Sunday, August 16, 2009

UNITEC School of Photography and Media Arts end of year publication "Forget Me"

I was asked by UNITEC photography students who are preparing their end of year publication "Forget Me" to write a short introductory essay, this is what I wrote.

"An American photographer friend with an impressive track record of major museum shows and great photo books said to me the other day that he’d just seen the billionth (I’m sure he said billionth) photograph on Flickr. And he said it was good, really interesting. He asked me, “What are we going to do? The world doesn’t need any more interesting pictures!” He added that photography had to be reinvented. I told him that if he didn’t know what to do how the hell should I know. And this is the dilemma all photographers face. As John Baldessari says, “why make a picture If somebody has already made one just like it.”

But there is a way out. It’s the way the photographers whose work you see in this book have taken. Simply, to interrogate their own practice, to study, to investigate the medium, to come to a place like UNITEC and learn from people who know.
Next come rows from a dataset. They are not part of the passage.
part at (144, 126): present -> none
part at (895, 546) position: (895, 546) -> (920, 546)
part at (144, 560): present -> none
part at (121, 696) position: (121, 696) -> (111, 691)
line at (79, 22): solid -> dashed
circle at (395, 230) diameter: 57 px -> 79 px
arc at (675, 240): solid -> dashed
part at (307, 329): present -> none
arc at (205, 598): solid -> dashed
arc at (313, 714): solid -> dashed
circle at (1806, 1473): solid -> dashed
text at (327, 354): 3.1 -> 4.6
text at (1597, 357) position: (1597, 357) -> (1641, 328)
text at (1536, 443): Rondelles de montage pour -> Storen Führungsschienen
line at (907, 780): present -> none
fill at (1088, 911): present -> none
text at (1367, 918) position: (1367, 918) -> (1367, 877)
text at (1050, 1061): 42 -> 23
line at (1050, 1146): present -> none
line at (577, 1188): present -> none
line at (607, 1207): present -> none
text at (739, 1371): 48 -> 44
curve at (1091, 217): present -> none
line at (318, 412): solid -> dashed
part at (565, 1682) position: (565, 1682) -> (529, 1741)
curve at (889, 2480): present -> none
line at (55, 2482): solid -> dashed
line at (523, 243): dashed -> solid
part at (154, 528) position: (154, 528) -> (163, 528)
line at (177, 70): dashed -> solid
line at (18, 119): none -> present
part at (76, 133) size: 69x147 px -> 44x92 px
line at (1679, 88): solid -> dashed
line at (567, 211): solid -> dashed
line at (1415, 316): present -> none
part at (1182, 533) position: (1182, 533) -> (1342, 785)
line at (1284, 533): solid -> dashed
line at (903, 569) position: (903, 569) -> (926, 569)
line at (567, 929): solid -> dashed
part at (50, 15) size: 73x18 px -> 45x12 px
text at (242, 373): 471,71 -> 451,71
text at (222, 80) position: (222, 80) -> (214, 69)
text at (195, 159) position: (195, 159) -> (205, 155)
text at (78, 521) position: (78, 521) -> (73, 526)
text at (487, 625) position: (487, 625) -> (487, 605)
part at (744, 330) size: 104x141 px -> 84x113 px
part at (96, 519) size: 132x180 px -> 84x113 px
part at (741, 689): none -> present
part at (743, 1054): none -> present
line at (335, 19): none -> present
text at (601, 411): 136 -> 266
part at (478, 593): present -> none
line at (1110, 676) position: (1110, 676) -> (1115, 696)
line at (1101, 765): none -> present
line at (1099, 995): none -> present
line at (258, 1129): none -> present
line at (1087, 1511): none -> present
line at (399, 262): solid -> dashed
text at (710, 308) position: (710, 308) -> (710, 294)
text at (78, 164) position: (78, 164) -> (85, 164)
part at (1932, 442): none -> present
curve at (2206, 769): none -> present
Not everything but something. Something worth knowing. To discover the process and the strength of a good idea and how to make it work. To realise and embrace the fact that photography is one of the most difficult of all art forms, simply because anybody can do it. To learn how to make it different and tougher and to accept that the best work comes out of uncertainty. And that there is never any arrival, only the journey, wherever that is leading. To learn the value of substance and integrity and authenticity. To focus on the work, the vast possibilities, and come up with ways of doing it better, doing it differently, doing something with it. More than just another picture on Flickr.

Even if all the photographers who made the work in this book never made another picture you can’t take from them the real reason we make pictures. The passion and perseverance to look, to question, to challenge, to invent and reinvent and to try and understand. Which after all happens in the mind long before you even pick up a camera."